_Task brief_
Gather each line in the listing below that contains the string "Indonesia".

+-------+

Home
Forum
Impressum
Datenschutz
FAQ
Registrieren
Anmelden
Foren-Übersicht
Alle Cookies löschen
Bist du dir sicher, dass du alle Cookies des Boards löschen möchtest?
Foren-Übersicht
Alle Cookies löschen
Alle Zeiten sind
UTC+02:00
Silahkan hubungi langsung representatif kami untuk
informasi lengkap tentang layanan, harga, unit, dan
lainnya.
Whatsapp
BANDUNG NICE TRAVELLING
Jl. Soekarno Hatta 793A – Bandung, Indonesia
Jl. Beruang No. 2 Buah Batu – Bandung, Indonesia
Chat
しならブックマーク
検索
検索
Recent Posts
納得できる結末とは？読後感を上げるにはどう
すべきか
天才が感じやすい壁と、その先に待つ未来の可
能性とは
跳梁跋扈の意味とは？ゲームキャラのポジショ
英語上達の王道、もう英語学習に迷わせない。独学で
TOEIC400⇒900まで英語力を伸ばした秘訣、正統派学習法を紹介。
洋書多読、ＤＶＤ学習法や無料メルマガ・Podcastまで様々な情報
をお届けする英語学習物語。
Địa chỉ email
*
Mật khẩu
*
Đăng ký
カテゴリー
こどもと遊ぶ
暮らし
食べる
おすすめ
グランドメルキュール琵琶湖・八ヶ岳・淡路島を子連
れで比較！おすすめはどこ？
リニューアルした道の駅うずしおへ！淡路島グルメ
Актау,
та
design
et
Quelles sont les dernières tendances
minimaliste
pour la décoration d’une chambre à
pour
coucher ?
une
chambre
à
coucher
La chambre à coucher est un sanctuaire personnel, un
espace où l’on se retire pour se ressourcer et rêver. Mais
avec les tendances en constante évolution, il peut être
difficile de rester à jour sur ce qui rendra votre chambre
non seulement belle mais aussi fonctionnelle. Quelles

+-------+

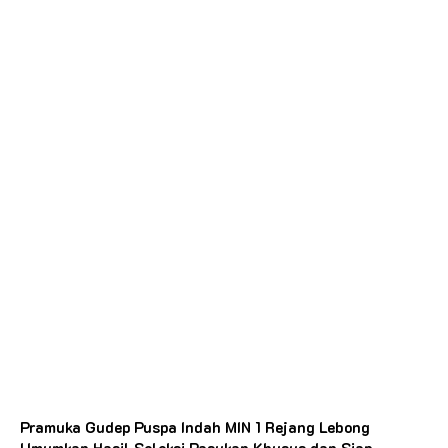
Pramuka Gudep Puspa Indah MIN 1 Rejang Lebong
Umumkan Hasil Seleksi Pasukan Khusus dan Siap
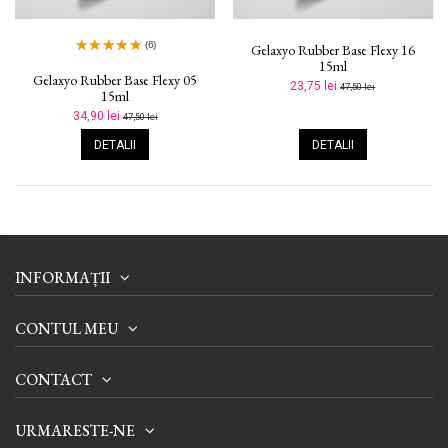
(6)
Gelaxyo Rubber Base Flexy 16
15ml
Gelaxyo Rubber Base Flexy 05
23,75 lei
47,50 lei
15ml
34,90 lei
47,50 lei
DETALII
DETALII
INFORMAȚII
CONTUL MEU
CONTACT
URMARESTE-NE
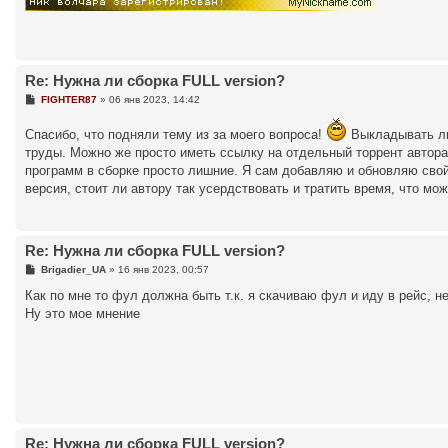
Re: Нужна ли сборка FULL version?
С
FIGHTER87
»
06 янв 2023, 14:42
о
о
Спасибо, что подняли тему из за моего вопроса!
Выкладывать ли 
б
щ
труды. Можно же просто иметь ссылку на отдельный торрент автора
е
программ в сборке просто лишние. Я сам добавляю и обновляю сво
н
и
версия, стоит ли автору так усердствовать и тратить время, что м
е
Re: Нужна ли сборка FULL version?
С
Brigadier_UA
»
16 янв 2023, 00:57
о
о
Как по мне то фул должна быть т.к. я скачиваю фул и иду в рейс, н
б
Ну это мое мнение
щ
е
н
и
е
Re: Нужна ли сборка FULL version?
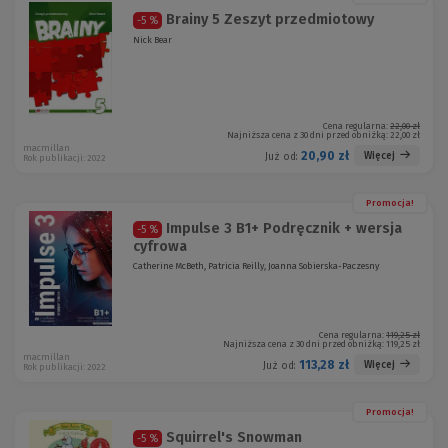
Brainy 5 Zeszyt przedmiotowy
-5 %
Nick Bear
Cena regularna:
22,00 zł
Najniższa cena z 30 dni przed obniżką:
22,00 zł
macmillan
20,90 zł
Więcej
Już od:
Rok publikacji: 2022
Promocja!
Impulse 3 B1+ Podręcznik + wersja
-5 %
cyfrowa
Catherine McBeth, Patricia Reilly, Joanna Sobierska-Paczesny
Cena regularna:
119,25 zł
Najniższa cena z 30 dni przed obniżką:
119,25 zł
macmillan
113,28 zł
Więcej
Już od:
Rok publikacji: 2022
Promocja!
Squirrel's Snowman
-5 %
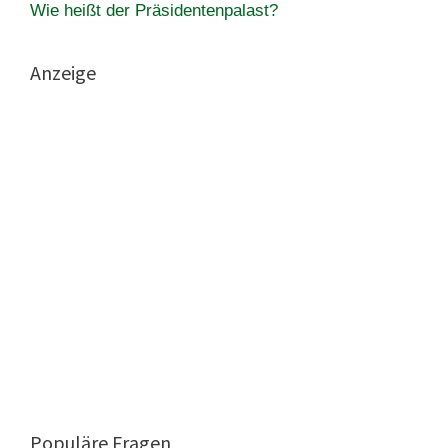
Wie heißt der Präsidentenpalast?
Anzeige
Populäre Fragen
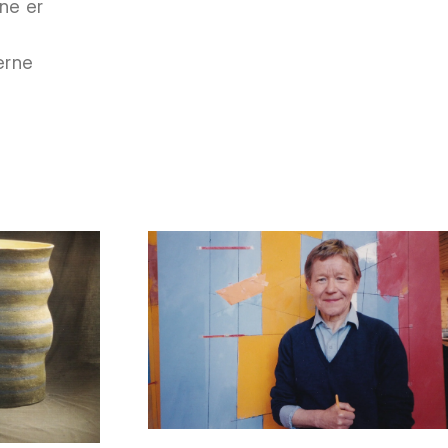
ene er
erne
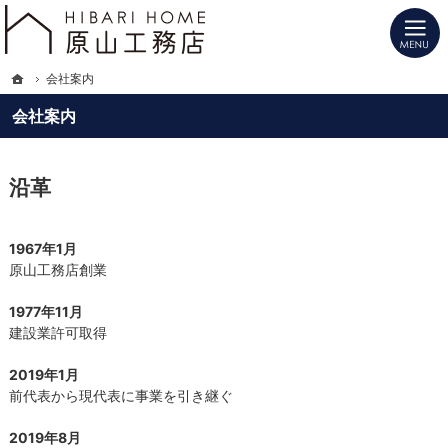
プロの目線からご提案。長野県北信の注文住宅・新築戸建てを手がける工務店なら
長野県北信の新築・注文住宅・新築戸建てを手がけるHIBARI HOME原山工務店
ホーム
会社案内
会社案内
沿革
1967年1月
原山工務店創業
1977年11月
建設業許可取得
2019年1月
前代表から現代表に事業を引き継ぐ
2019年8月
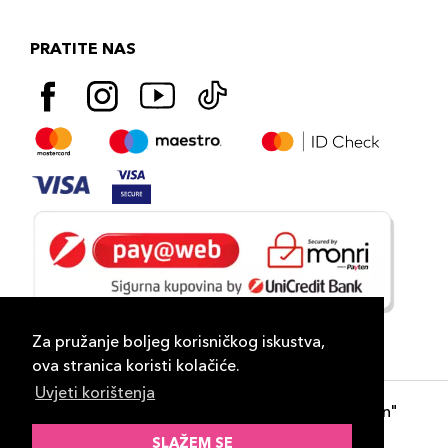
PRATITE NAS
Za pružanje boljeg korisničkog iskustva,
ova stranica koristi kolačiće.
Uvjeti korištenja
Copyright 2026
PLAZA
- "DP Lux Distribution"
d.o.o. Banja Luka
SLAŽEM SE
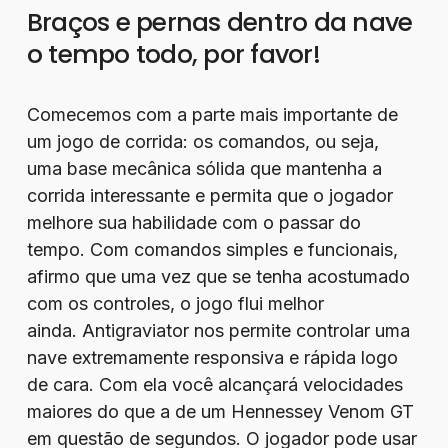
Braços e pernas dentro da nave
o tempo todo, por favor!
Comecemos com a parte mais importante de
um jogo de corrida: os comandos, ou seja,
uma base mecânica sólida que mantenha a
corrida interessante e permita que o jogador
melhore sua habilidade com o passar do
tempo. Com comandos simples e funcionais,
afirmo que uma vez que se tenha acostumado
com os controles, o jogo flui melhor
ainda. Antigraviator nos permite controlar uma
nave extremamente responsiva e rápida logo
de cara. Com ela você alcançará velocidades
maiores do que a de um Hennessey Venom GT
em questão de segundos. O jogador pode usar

+-------+

_Solution to this task_
Jl. Soekarno Hatta 793A – Bandung, Indonesia
Jl. Beruang No. 2 Buah Batu – Bandung, Indonesia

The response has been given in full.